Answers to your questions (same order):
Why choose? Xcode uses C99 in default setup. Refer to the C0X draft specification 6.4.3 on Universal Character Names. See below.
More technically, the @"\U0001d11e
is the 32 bit Unicode code point for that character in the ISO 10646 character set.
I would not count on this behavior working. You should absolutely, positively, without question have all the characters in your source file be 7 bit ASCII. For string literals, use an encoding or, preferably, a suitable external resource able to handle binary data.
Universal Character Names (from the WG14/N1256 C0X Draft which CLANG follows fairly well):
Universal Character Names may be used
in identifiers, character constants,
and string literals to designate
characters that are not in the basic
character set.
The universal
character name \Unnnnnnnn designates
the character whose eight-digit short
identifier (as specified by ISO/IEC
10646) is nnnnnnnn) Similarly, the
universal character name \unnnn
designates the character whose
four-digit short identifier is nnnn
(and whose eight-digit short
identifier is 0000nnnn).
Therefor, you can produce your character or string in a natural, mixed way:
char *utf8CStr =
"May all your CLEF's \xF0\x9D\x84\x9E be left like this: \U0001d11e";
NSString *uni4=[[NSString alloc] initWithUTF8String:utf8CStr];
The \Unnnnnnnn
form allows you to select any Unicode code point, and this is the same value as "Unicode" field at the bottom left of the Character Viewer. The direct entry of \Unnnnnnnn
in the C99 source file is handled appropriately by the compiler.

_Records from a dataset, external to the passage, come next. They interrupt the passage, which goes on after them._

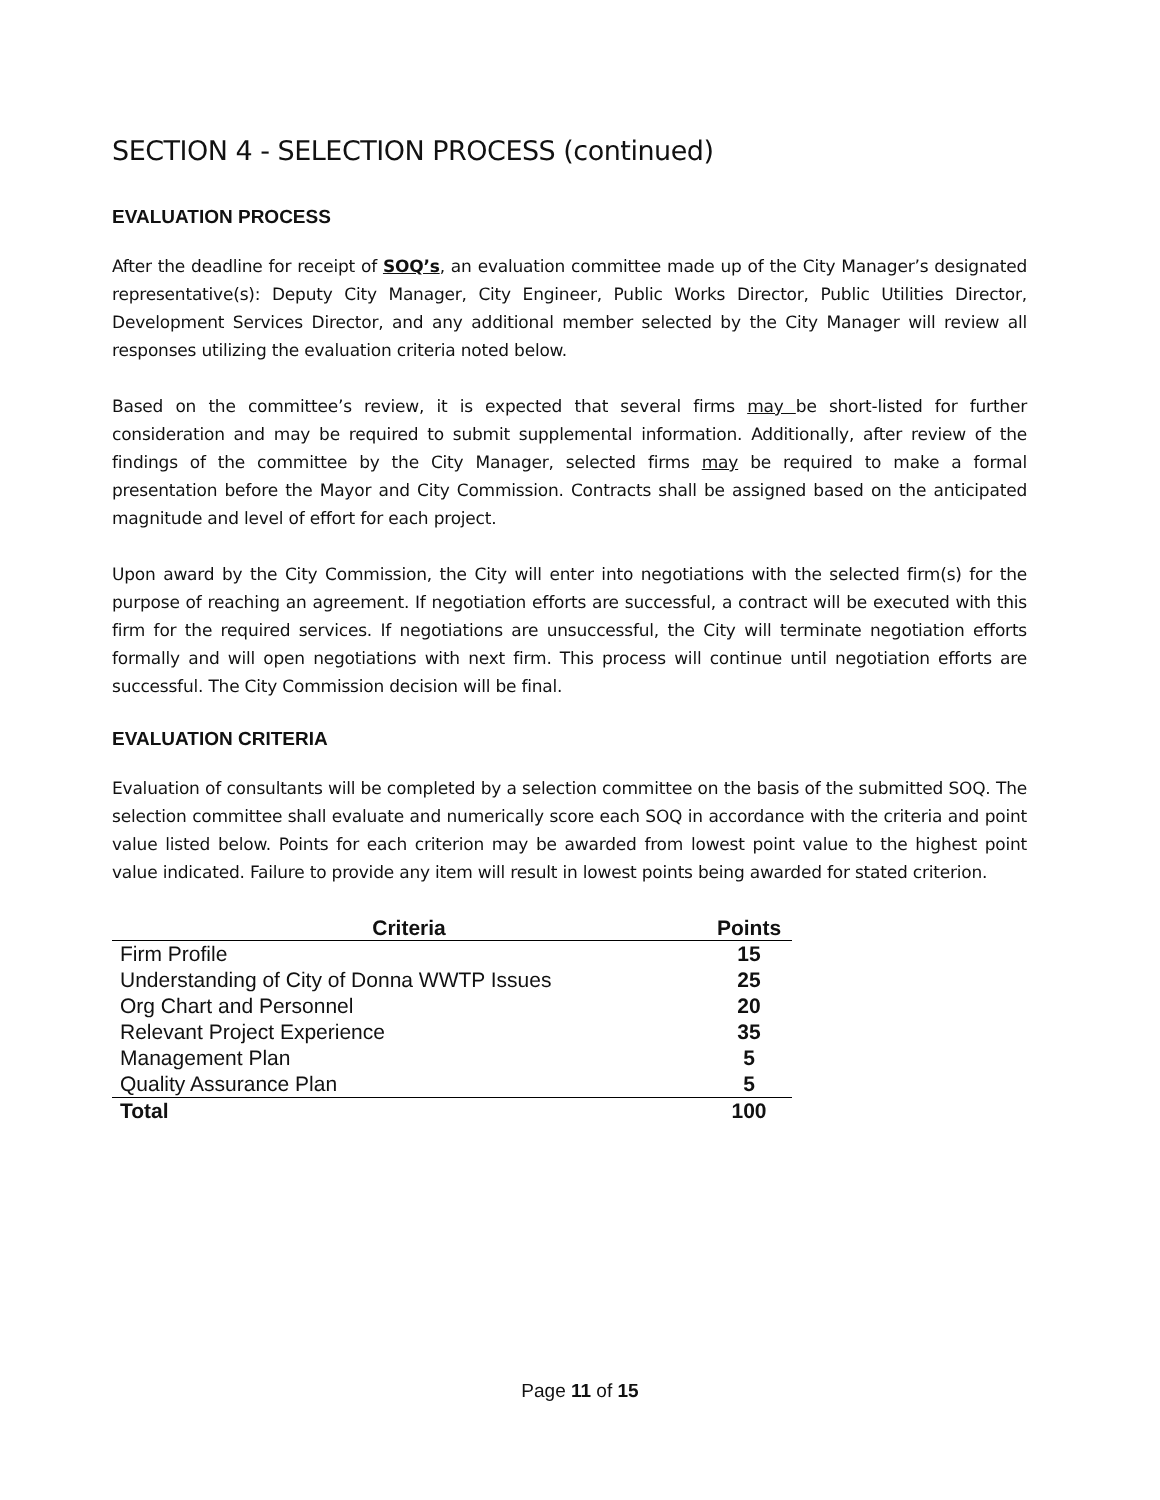SECTION 4 - SELECTION PROCESS (continued)
EVALUATION PROCESS
After the deadline for receipt of SOQ’s, an evaluation committee made up of the City Manager’s designated representative(s): Deputy City Manager, City Engineer, Public Works Director, Public Utilities Director, Development Services Director, and any additional member selected by the City Manager will review all responses utilizing the evaluation criteria noted below.
Based on the committee’s review, it is expected that several firms may be short-listed for further consideration and may be required to submit supplemental information. Additionally, after review of the findings of the committee by the City Manager, selected firms may be required to make a formal presentation before the Mayor and City Commission. Contracts shall be assigned based on the anticipated magnitude and level of effort for each project.
Upon award by the City Commission, the City will enter into negotiations with the selected firm(s) for the purpose of reaching an agreement. If negotiation efforts are successful, a contract will be executed with this firm for the required services. If negotiations are unsuccessful, the City will terminate negotiation efforts formally and will open negotiations with next firm. This process will continue until negotiation efforts are successful. The City Commission decision will be final.
EVALUATION CRITERIA
Evaluation of consultants will be completed by a selection committee on the basis of the submitted SOQ. The selection committee shall evaluate and numerically score each SOQ in accordance with the criteria and point value listed below. Points for each criterion may be awarded from lowest point value to the highest point value indicated. Failure to provide any item will result in lowest points being awarded for stated criterion.
| Criteria | Points |
| --- | --- |
| Firm Profile | 15 |
| Understanding of City of Donna WWTP Issues | 25 |
| Org Chart and Personnel | 20 |
| Relevant Project Experience | 35 |
| Management Plan | 5 |
| Quality Assurance Plan | 5 |
| Total | 100 |
Page 11 of 15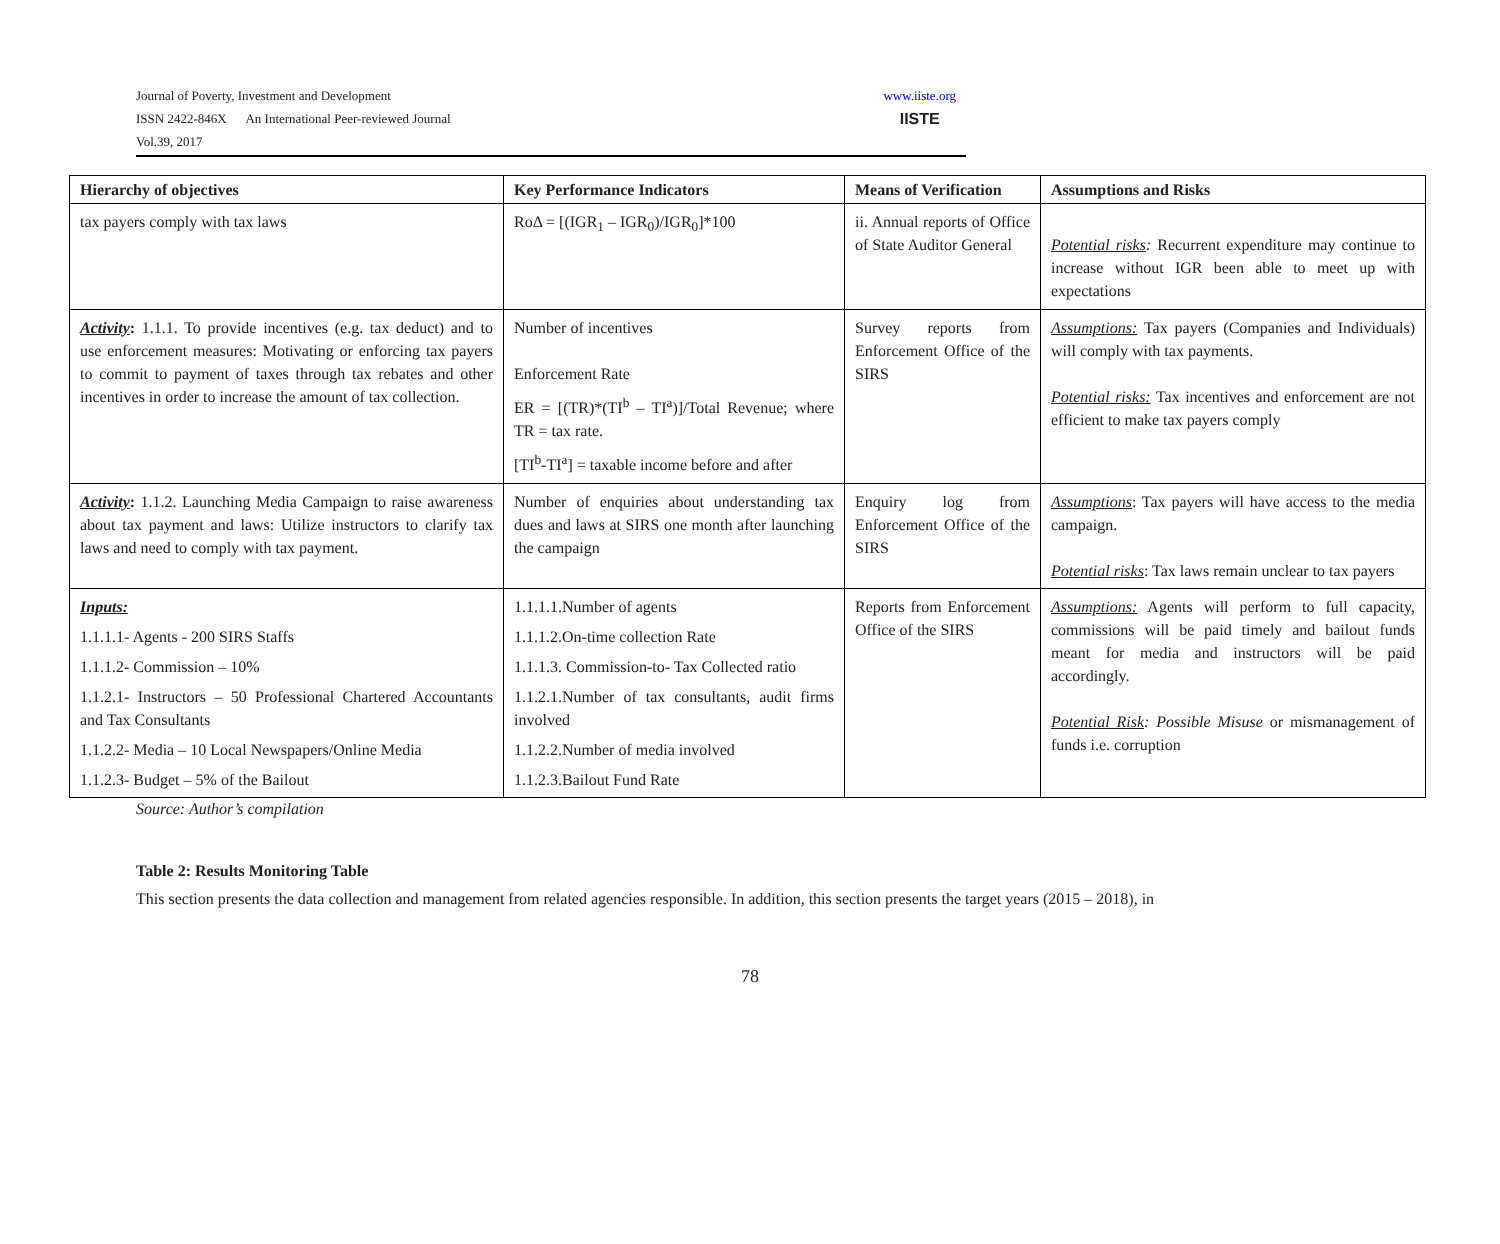Journal of Poverty, Investment and Development
ISSN 2422-846X An International Peer-reviewed Journal
Vol.39, 2017
www.iiste.org
IISTE
| Hierarchy of objectives | Key Performance Indicators | Means of Verification | Assumptions and Risks |
| --- | --- | --- | --- |
| tax payers comply with tax laws | RoΔ = [(IGR<sub>1</sub> – IGR<sub>0</sub>)/IGR<sub>0</sub>]*100 | ii. Annual reports of Office of State Auditor General | Potential risks : Recurrent expenditure may continue to increase without IGR been able to meet up with expectations |
| Activity : 1.1.1. To provide incentives (e.g. tax deduct) and to use enforcement measures: Motivating or enforcing tax payers to commit to payment of taxes through tax rebates and other incentives in order to increase the amount of tax collection. | Number of incentives Enforcement Rate ER = [(TR)*(TI<sup>b</sup> – TI<sup>a</sup>)]/Total Revenue; where TR = tax rate. [TI<sup>b</sup>-TI<sup>a</sup>] = taxable income before and after | Survey reports from Enforcement Office of the SIRS | Assumptions: Tax payers (Companies and Individuals) will comply with tax payments. Potential risks: Tax incentives and enforcement are not efficient to make tax payers comply |
| Activity : 1.1.2. Launching Media Campaign to raise awareness about tax payment and laws: Utilize instructors to clarify tax laws and need to comply with tax payment. | Number of enquiries about understanding tax dues and laws at SIRS one month after launching the campaign | Enquiry log from Enforcement Office of the SIRS | Assumptions : Tax payers will have access to the media campaign. Potential risks : Tax laws remain unclear to tax payers |
| Inputs: 1.1.1.1- Agents - 200 SIRS Staffs 1.1.1.2- Commission – 10% 1.1.2.1- Instructors – 50 Professional Chartered Accountants and Tax Consultants 1.1.2.2- Media – 10 Local Newspapers/Online Media 1.1.2.3- Budget – 5% of the Bailout | 1.1.1.1.Number of agents 1.1.1.2.On-time collection Rate 1.1.1.3. Commission-to- Tax Collected ratio 1.1.2.1.Number of tax consultants, audit firms involved 1.1.2.2.Number of media involved 1.1.2.3.Bailout Fund Rate | Reports from Enforcement Office of the SIRS | Assumptions: Agents will perform to full capacity, commissions will be paid timely and bailout funds meant for media and instructors will be paid accordingly. Potential Risk : Possible Misuse or mismanagement of funds i.e. corruption |
Source: Author’s compilation
Table 2: Results Monitoring Table
This section presents the data collection and management from related agencies responsible. In addition, this section presents the target years (2015 – 2018), in
78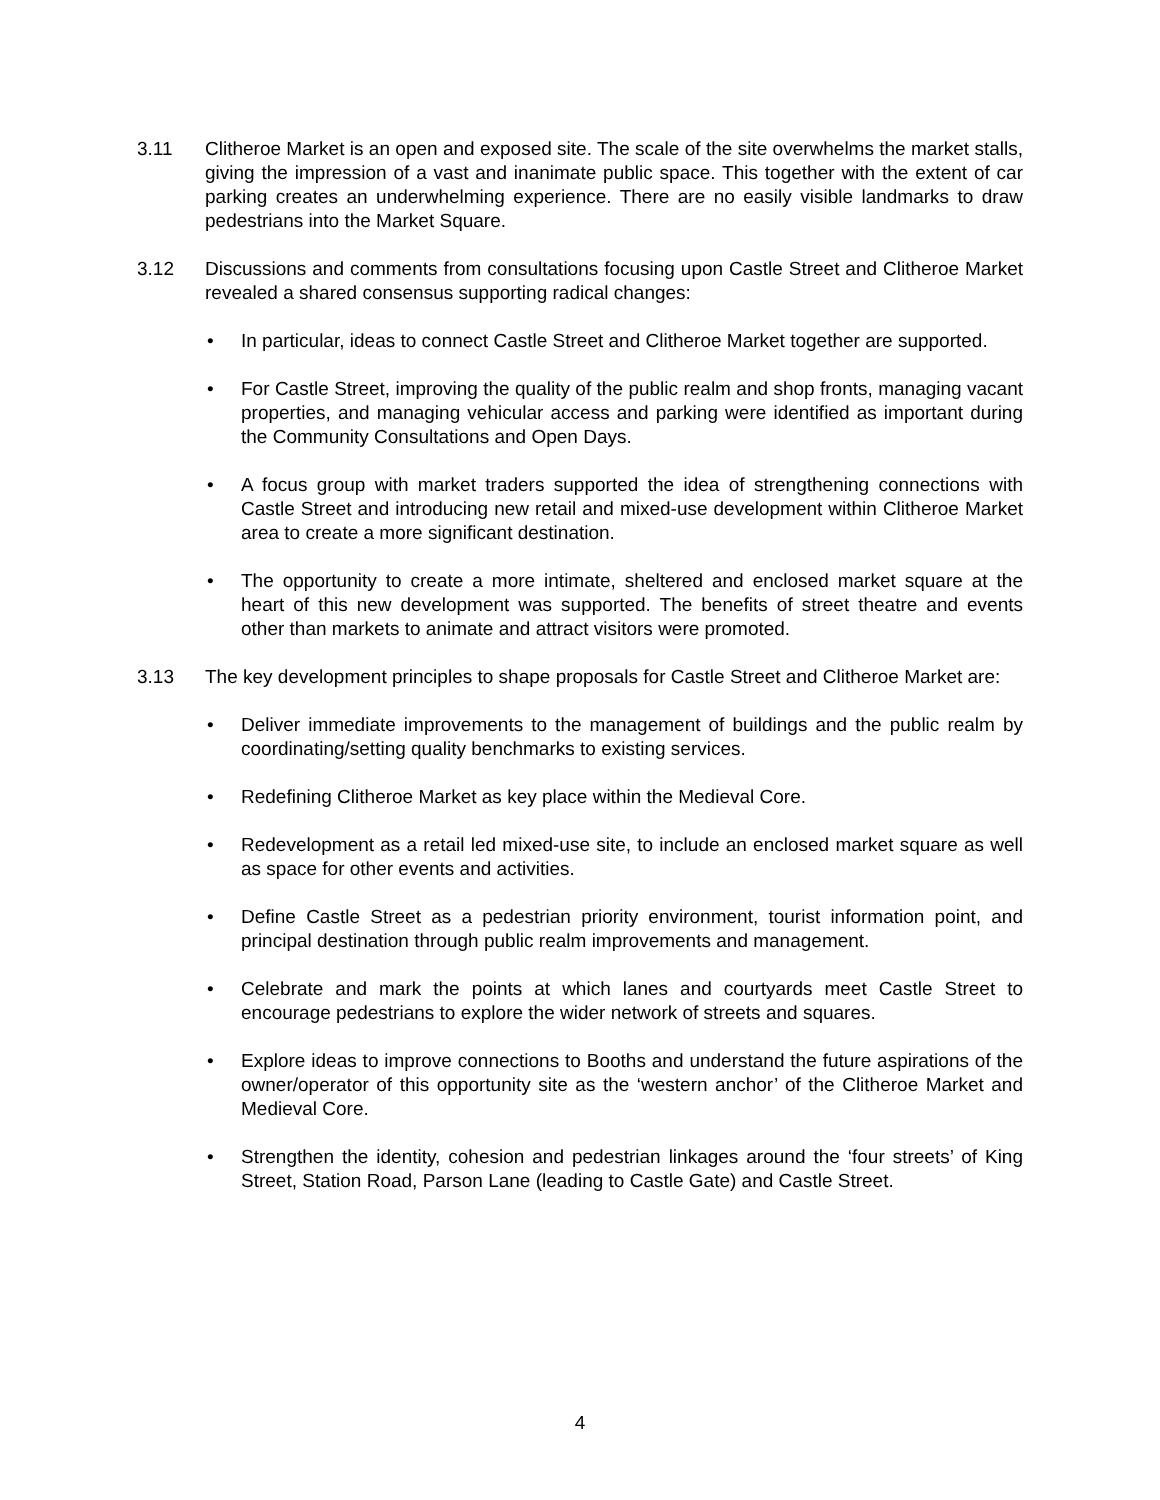3.11 Clitheroe Market is an open and exposed site. The scale of the site overwhelms the market stalls, giving the impression of a vast and inanimate public space. This together with the extent of car parking creates an underwhelming experience. There are no easily visible landmarks to draw pedestrians into the Market Square.
3.12 Discussions and comments from consultations focusing upon Castle Street and Clitheroe Market revealed a shared consensus supporting radical changes:
• In particular, ideas to connect Castle Street and Clitheroe Market together are supported.
• For Castle Street, improving the quality of the public realm and shop fronts, managing vacant properties, and managing vehicular access and parking were identified as important during the Community Consultations and Open Days.
• A focus group with market traders supported the idea of strengthening connections with Castle Street and introducing new retail and mixed-use development within Clitheroe Market area to create a more significant destination.
• The opportunity to create a more intimate, sheltered and enclosed market square at the heart of this new development was supported. The benefits of street theatre and events other than markets to animate and attract visitors were promoted.
3.13 The key development principles to shape proposals for Castle Street and Clitheroe Market are:
• Deliver immediate improvements to the management of buildings and the public realm by coordinating/setting quality benchmarks to existing services.
• Redefining Clitheroe Market as key place within the Medieval Core.
• Redevelopment as a retail led mixed-use site, to include an enclosed market square as well as space for other events and activities.
• Define Castle Street as a pedestrian priority environment, tourist information point, and principal destination through public realm improvements and management.
• Celebrate and mark the points at which lanes and courtyards meet Castle Street to encourage pedestrians to explore the wider network of streets and squares.
• Explore ideas to improve connections to Booths and understand the future aspirations of the owner/operator of this opportunity site as the ‘western anchor’ of the Clitheroe Market and Medieval Core.
• Strengthen the identity, cohesion and pedestrian linkages around the ‘four streets’ of King Street, Station Road, Parson Lane (leading to Castle Gate) and Castle Street.
4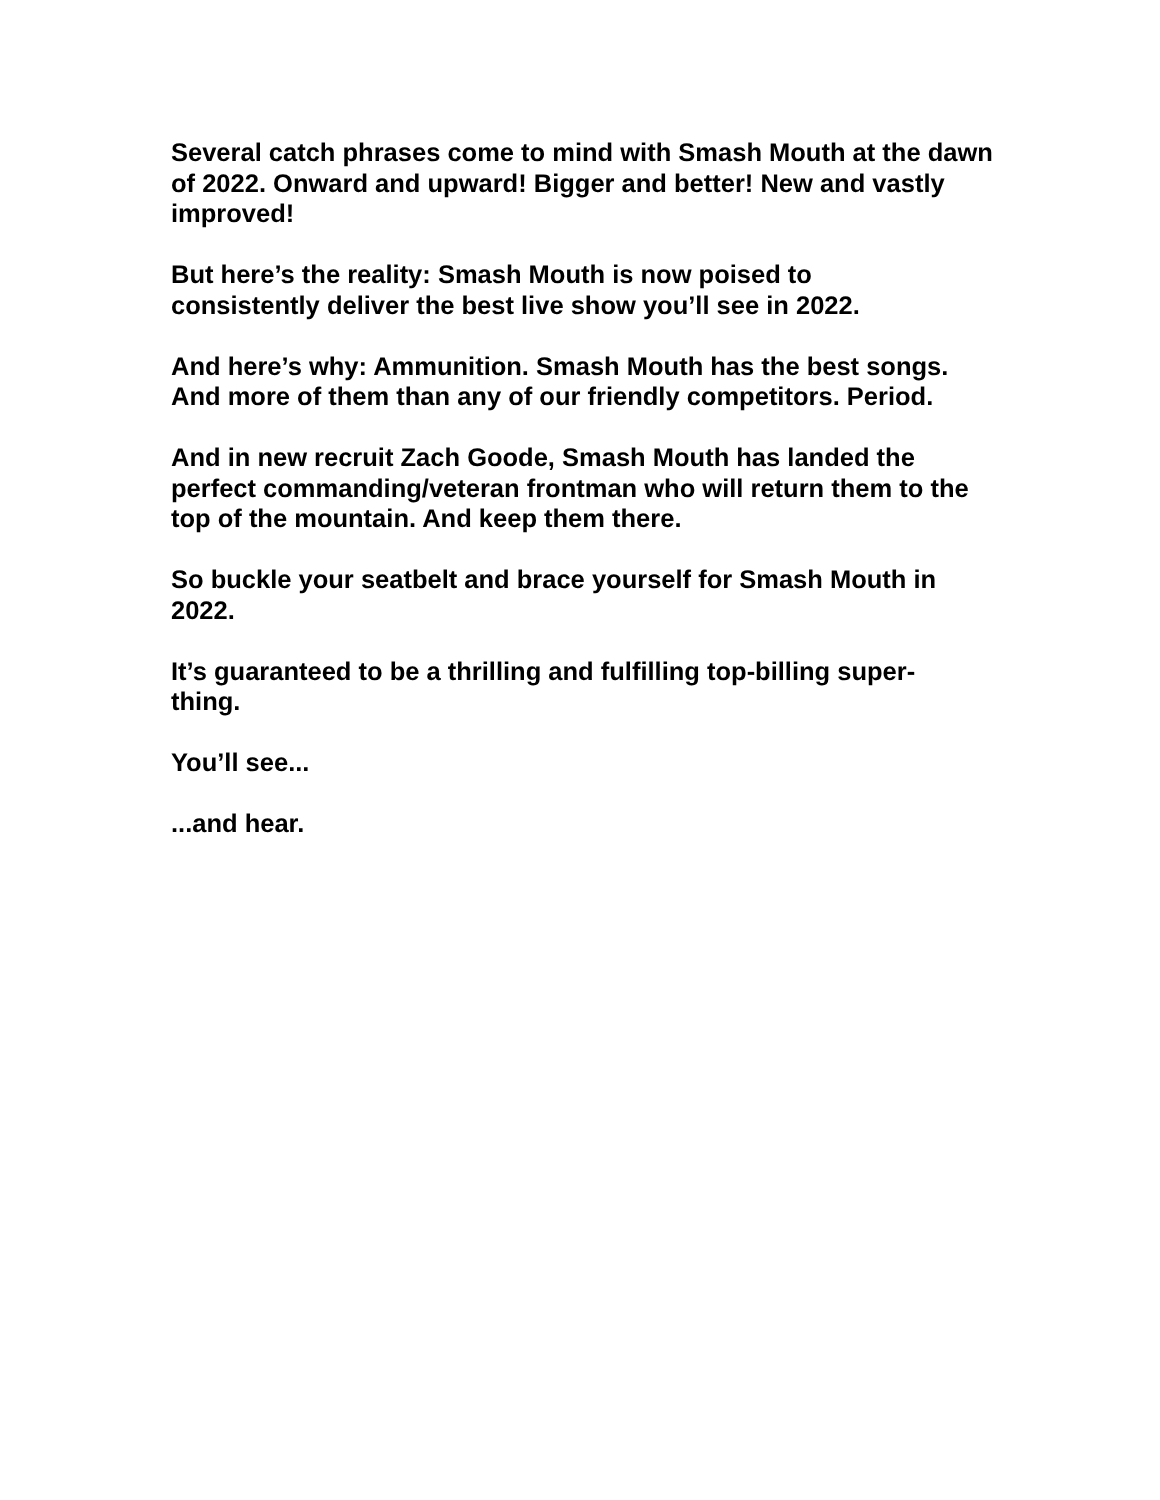Several catch phrases come to mind with Smash Mouth at the dawn of 2022. Onward and upward! Bigger and better! New and vastly improved!
But here’s the reality: Smash Mouth is now poised to
consistently deliver the best live show you’ll see in 2022.
And here’s why: Ammunition. Smash Mouth has the best songs. And more of them than any of our friendly competitors. Period.
And in new recruit Zach Goode, Smash Mouth has landed the perfect commanding/veteran frontman who will return them to the top of the mountain. And keep them there.
So buckle your seatbelt and brace yourself for Smash Mouth in 2022.
It’s guaranteed to be a thrilling and fulfilling top-billing super-
thing.
You’ll see...
...and hear.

Note that there are only two options: \unnnn
which is a 256 character offset to the default code page or \Unnnnnnnn
which is the full 32 bit character of any Unicode code point. You need to pad the left with 0's if you are not using all 4 or all 8 digits or \u or \U.
The form of \xF0\x9D\x84\x9E
in the same string literal is more interesting. This is inserting the raw UTF-8 encoding of the same character. Once passed to the initWithUTF8String
method, but the literal and the encoded literal end up as encoded UTF-8.
It may, arguably, be a violation of 130 of section 5.1.1.2 to use raw bytes in this way. Given that a raw UTF-8 string would be encoded similarly, I think you are OK.